Beginning with the first line of the entries below, quote each line until you reach and include the line with "deployment will drive".

------------------------

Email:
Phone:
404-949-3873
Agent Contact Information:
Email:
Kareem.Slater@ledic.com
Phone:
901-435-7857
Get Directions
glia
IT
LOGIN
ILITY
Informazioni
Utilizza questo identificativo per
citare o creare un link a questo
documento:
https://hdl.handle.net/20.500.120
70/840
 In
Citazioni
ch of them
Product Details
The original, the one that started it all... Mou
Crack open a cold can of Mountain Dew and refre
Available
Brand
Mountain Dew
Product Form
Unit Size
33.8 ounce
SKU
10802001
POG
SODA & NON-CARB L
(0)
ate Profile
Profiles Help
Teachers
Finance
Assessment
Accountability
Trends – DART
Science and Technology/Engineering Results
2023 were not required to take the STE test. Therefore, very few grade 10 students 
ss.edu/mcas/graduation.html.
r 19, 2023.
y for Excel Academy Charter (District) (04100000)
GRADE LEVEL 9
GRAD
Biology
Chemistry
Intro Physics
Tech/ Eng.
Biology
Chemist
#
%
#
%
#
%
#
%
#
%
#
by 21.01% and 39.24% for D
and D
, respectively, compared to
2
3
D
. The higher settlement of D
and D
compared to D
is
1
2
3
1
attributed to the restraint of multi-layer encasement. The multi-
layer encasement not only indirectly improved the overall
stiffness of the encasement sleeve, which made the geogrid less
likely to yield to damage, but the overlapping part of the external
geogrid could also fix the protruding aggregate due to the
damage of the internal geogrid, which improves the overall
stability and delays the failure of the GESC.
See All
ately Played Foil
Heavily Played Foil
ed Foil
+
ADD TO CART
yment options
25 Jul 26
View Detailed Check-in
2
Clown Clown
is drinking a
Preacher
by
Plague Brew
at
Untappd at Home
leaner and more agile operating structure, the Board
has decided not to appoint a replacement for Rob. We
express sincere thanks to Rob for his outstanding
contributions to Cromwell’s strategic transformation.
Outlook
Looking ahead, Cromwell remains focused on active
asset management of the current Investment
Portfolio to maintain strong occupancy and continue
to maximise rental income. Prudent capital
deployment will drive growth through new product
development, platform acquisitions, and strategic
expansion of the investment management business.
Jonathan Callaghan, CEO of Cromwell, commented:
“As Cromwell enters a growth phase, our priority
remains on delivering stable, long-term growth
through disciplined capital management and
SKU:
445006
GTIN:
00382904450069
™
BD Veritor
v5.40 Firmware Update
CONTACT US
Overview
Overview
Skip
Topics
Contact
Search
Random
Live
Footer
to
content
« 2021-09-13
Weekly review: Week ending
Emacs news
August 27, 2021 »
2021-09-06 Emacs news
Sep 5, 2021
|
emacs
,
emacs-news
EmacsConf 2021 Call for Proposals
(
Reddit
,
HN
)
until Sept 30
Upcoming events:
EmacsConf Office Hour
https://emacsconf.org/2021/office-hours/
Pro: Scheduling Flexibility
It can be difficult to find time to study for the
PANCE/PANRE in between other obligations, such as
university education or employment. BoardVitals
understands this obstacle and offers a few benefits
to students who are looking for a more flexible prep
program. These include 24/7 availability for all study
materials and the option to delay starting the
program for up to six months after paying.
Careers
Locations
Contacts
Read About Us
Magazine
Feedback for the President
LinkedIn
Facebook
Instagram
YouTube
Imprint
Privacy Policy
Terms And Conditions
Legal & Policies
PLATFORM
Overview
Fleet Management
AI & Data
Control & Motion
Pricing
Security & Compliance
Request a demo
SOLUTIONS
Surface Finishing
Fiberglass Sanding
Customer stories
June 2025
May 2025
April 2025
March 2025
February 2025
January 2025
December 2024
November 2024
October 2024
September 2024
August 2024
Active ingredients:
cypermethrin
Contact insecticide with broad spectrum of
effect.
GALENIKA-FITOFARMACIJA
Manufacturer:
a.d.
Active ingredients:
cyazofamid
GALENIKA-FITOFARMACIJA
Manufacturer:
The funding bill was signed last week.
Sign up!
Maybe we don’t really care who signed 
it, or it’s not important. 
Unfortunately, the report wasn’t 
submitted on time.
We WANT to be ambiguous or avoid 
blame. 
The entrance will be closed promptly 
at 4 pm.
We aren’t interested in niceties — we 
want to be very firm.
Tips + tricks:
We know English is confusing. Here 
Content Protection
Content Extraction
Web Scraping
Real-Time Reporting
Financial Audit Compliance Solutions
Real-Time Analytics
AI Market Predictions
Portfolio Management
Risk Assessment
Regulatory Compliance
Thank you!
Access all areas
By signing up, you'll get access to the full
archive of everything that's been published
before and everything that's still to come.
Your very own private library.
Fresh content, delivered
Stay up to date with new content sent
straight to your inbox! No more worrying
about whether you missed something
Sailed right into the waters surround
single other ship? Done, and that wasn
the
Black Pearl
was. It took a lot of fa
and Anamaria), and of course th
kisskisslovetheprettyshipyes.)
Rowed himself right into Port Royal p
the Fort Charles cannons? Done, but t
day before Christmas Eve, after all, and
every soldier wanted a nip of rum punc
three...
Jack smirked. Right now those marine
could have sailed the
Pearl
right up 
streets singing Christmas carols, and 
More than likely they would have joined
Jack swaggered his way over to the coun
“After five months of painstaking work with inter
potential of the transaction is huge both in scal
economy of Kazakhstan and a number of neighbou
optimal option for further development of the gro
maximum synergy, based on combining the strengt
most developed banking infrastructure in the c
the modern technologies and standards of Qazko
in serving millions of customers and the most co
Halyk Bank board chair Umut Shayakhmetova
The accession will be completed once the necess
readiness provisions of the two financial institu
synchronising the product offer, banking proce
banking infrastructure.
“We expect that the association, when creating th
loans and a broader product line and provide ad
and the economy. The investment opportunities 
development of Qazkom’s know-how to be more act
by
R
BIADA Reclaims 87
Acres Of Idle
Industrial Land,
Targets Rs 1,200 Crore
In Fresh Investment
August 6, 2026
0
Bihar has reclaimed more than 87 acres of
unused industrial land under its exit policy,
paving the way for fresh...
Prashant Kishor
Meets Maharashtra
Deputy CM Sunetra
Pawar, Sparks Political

------------------------

→ Answer below
Email:
Phone:
404-949-3873
Agent Contact Information:
Email:
Kareem.Slater@ledic.com
Phone:
901-435-7857
Get Directions
glia
IT
LOGIN
ILITY
Informazioni
Utilizza questo identificativo per
citare o creare un link a questo
documento:
https://hdl.handle.net/20.500.120
70/840
 In
Citazioni
ch of them
Product Details
The original, the one that started it all... Mou
Crack open a cold can of Mountain Dew and refre
Available
Brand
Mountain Dew
Product Form
Unit Size
33.8 ounce
SKU
10802001
POG
SODA & NON-CARB L
(0)
ate Profile
Profiles Help
Teachers
Finance
Assessment
Accountability
Trends – DART
Science and Technology/Engineering Results
2023 were not required to take the STE test. Therefore, very few grade 10 students 
ss.edu/mcas/graduation.html.
r 19, 2023.
y for Excel Academy Charter (District) (04100000)
GRADE LEVEL 9
GRAD
Biology
Chemistry
Intro Physics
Tech/ Eng.
Biology
Chemist
#
%
#
%
#
%
#
%
#
%
#
by 21.01% and 39.24% for D
and D
, respectively, compared to
2
3
D
. The higher settlement of D
and D
compared to D
is
1
2
3
1
attributed to the restraint of multi-layer encasement. The multi-
layer encasement not only indirectly improved the overall
stiffness of the encasement sleeve, which made the geogrid less
likely to yield to damage, but the overlapping part of the external
geogrid could also fix the protruding aggregate due to the
damage of the internal geogrid, which improves the overall
stability and delays the failure of the GESC.
See All
ately Played Foil
Heavily Played Foil
ed Foil
+
ADD TO CART
yment options
25 Jul 26
View Detailed Check-in
2
Clown Clown
is drinking a
Preacher
by
Plague Brew
at
Untappd at Home
leaner and more agile operating structure, the Board
has decided not to appoint a replacement for Rob. We
express sincere thanks to Rob for his outstanding
contributions to Cromwell’s strategic transformation.
Outlook
Looking ahead, Cromwell remains focused on active
asset management of the current Investment
Portfolio to maintain strong occupancy and continue
to maximise rental income. Prudent capital
deployment will drive growth through new product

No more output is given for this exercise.